The Fightin’ Pope
It begins to look like Pope Benedict is a fighter.
Italy’s most prominent Muslim commentator, a journalist with iconoclastic views such as support for Israel, converted to Roman Catholicism Saturday when the pope baptized him at an Easter service.
As a choir sang, Pope Benedict XVI poured holy water over Magdi Allam’s head and said a brief prayer in Latin.
“We no longer stand alongside or in opposition to one another,” Benedict said in a homily reflecting on the meaning of baptism. “Thus faith is a force for peace and reconciliation in the world: distances between people are overcome, in the Lord we have become close.”

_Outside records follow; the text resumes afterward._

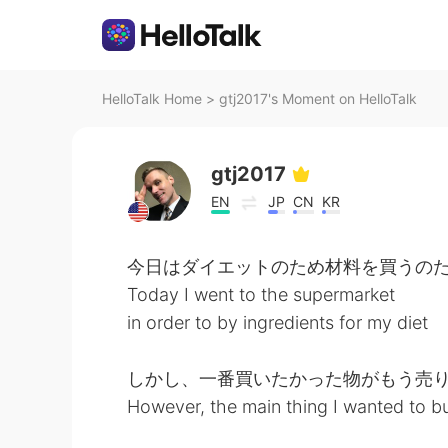
HelloTalk Home
>
gtj2017's Moment on HelloTalk
gtj2017
EN
JP
CN
KR
今日はダイエットのため材料を買うの
Today I went to the supermarket
in order to by ingredients for my diet
しかし、一番買いたかった物がもう売り
However, the main thing I wanted to b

Vatican television zoomed in on Allam, who sat in the front row of the basilica along with six other candidates for baptism. Allam later received his first Communion.
An Egyptian-born, non-practicing Muslim who is married to a Catholic, Allam often writes on Muslim and Arab affairs and has infuriated some Muslims with his criticism of extremism and support for the Jewish state.
This is no small thing. In Islam, abandoning your religion for another is interpreted as apostasy, which is punishable by death. Magdi Allam has already been threatened with death by Hamas, and entitled his last book “Viva Israel” or “Long Live Israel“.
In 2006, Allam was a co-winner, with three other journalists, of the $1 million Dan David prize, named for an Israeli entrepreneur. Allam was cited for “his ceaseless work in fostering understanding and tolerance between cultures.“
To him I say, “Welcome!” And to Pope Benedict, I say “Wow! Bold move!” To bin Ladin, I say “You still alive? Really??”
Ed Morrissey at Hot Air agrees that Benedict is being gutzy.
InstaGlenn’s got the right read here, although flipping Osama the bird’s only part of it. Benedict’s playing an interesting game with the Muslim world, equal parts outreach and antagonism, which I suppose is his way of trying to coax them towards tolerance. Surely a man who’d hold interfaith talks at the Vatican can be forgiven the occasional baptism of an apostate, can’t he? It’s all part of the “understanding” process.